Due to the steadily increasing rents in the city of Berlin, there was much enthusiasm from renters as a law proposing a five-year rent freeze was passed by the Senate of Berlin in October 2019.
Christine Whitehead, emeritus professor of housing economics with the London School of Economics and member of the LSE London team, was summoned to comment on the issues that the proposed rent-freeze law may raise as well as what lessons may be learnt from other capital cities in a radio feature (click here to listen to the story).
The law has been proposed with good intentions, aiming to ease the fiscal strain current renters but, unfortunately, it is becoming clear that should the law be passed, only those who are present occupants may benefit. This notion is summarised by Whitehead below who explains that the rent control model for London as proposed by Mayor Sadiq Khan may not be appropriate in the Berlin context.
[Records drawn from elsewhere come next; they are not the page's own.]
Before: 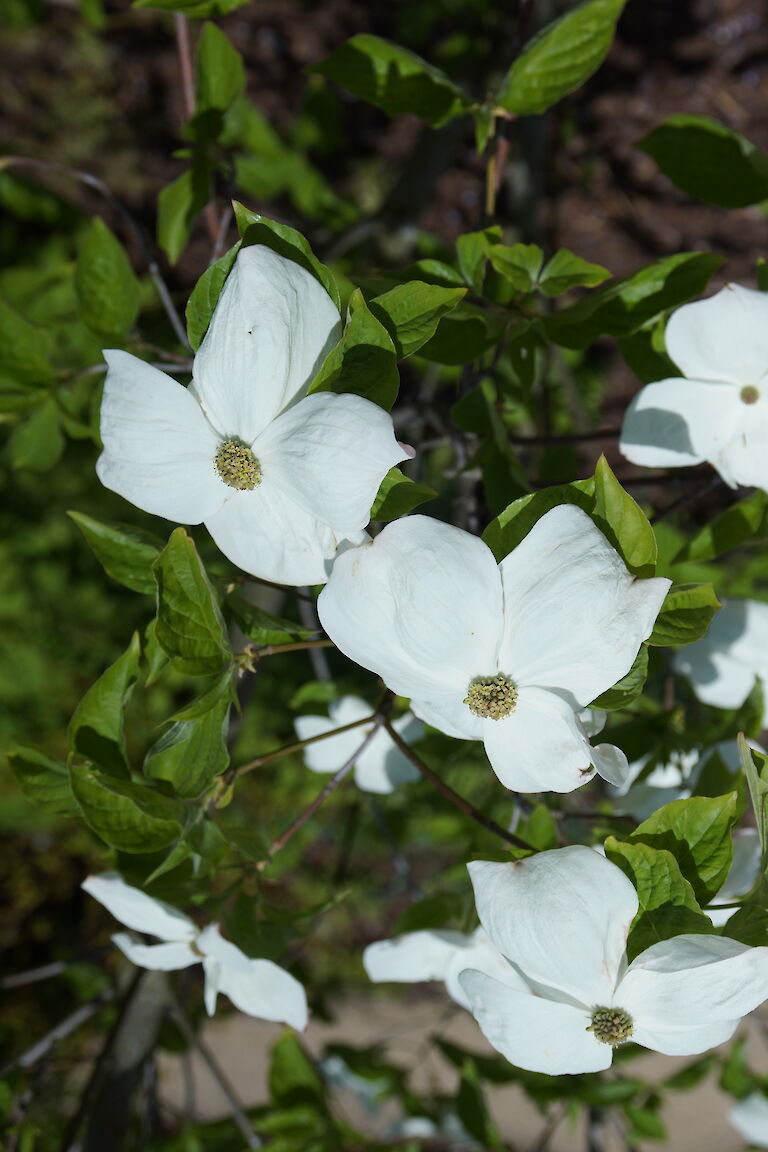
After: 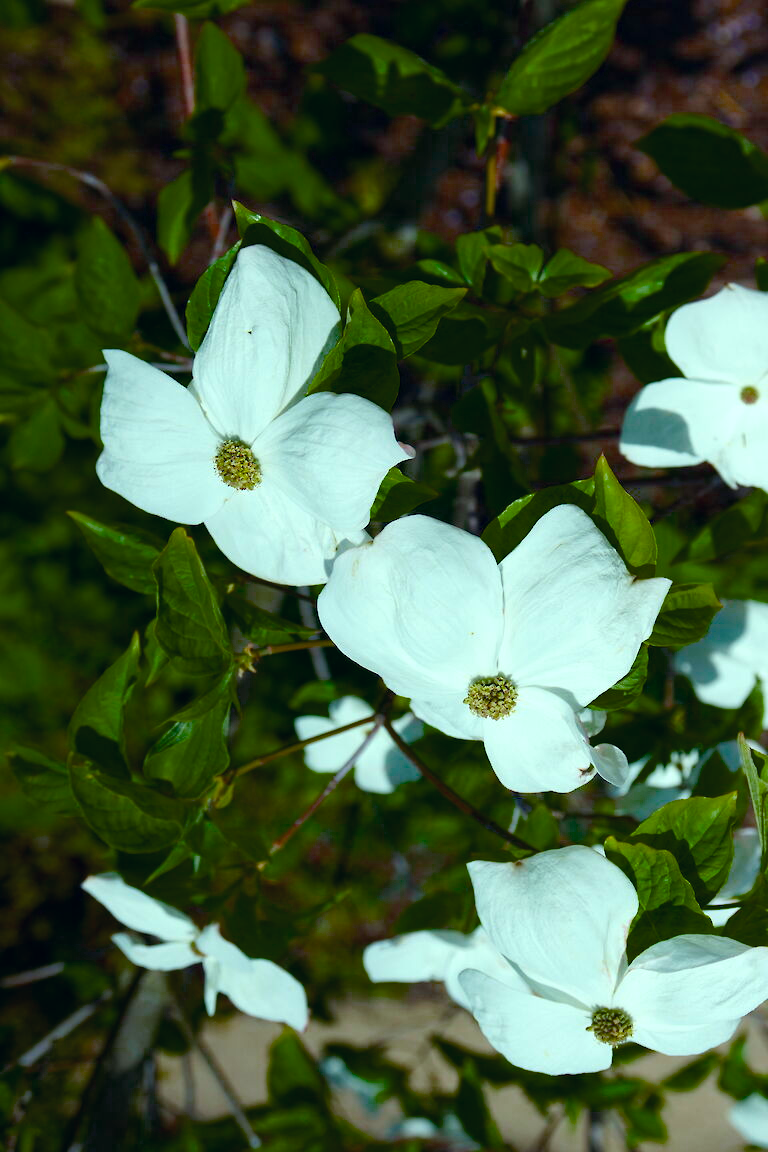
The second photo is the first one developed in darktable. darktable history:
color balance rgb: highlights gain › luminance 19.818%, highlights gain › chroma 2.772%, highlights gain › hue 173.64°, perceptual saturation grading › global saturation 34.635%, perceptual saturation grading › highlights -25.853%, perceptual saturation grading › shadows 50.052%, global vibrance 16.12%, saturation formula JzAzBz (2021)
color correction: highlights a* 0.243, highlights b* 2.67, shadows a* -1.37, shadows b* -4.59
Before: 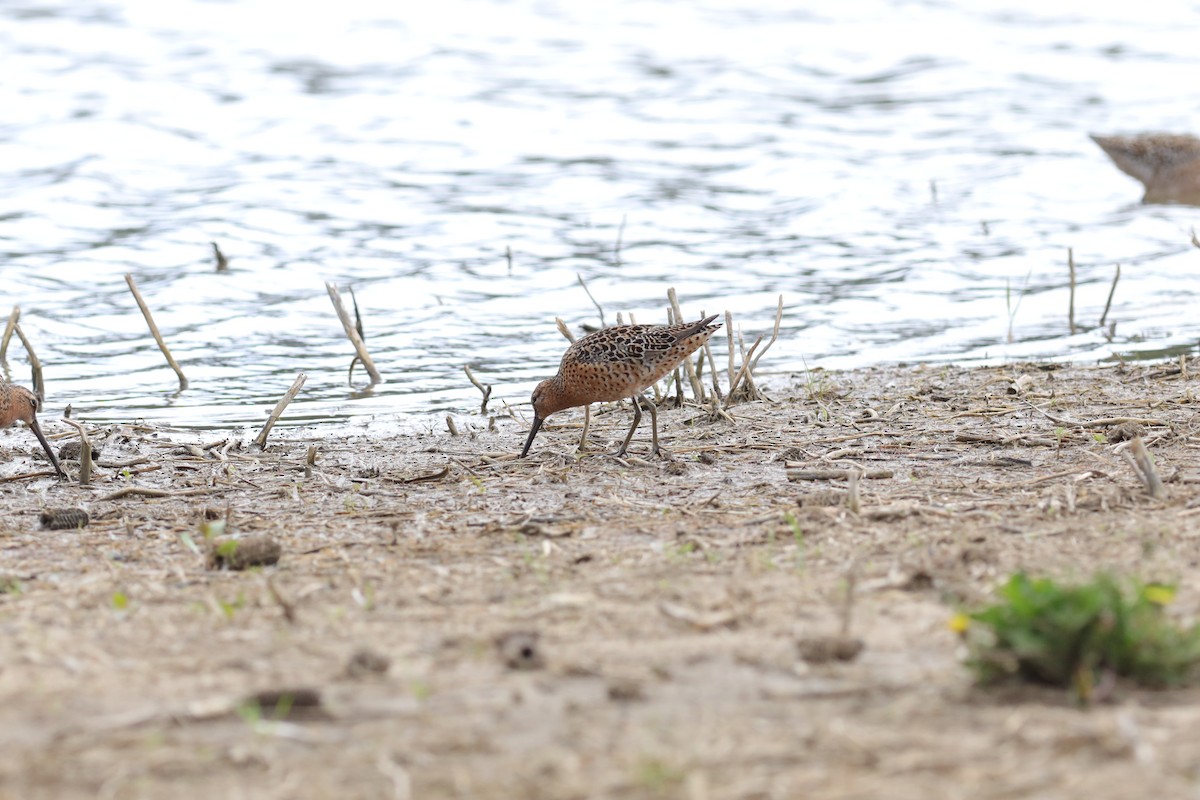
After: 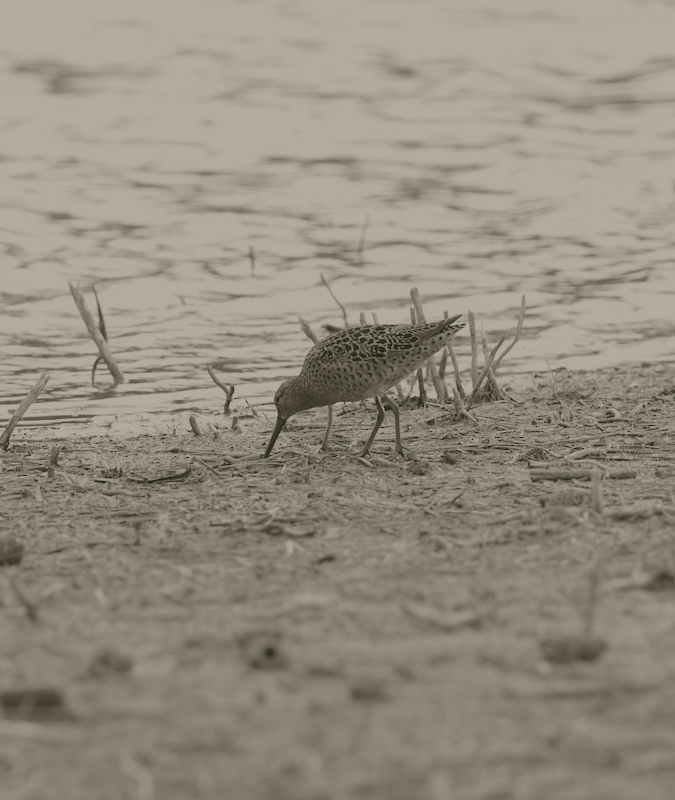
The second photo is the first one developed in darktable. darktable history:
crop: left 21.496%, right 22.254%
colorize: hue 41.44°, saturation 22%, source mix 60%, lightness 10.61%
“Rent controls are quite good if they can provide stability, but if all you’re providing is stability to people who are already in place, that’s not very helpful.”
– Christine Whitehead
The repercussions of this less-stable application of a rent freeze detrimentally affects future rent-seekers, as should landlords be less willing to invest in new housing stock due to less potential profitability therefrom, developers will be less likely to keep developing in the city. This creates a dilemma for politicians as renters, represented by powerful tenant groups, are active in voicing their dissatisfaction with the city’s expensive trajectory, whilst the state has ambitions of modernisation and continues to tackle an under supply of housing.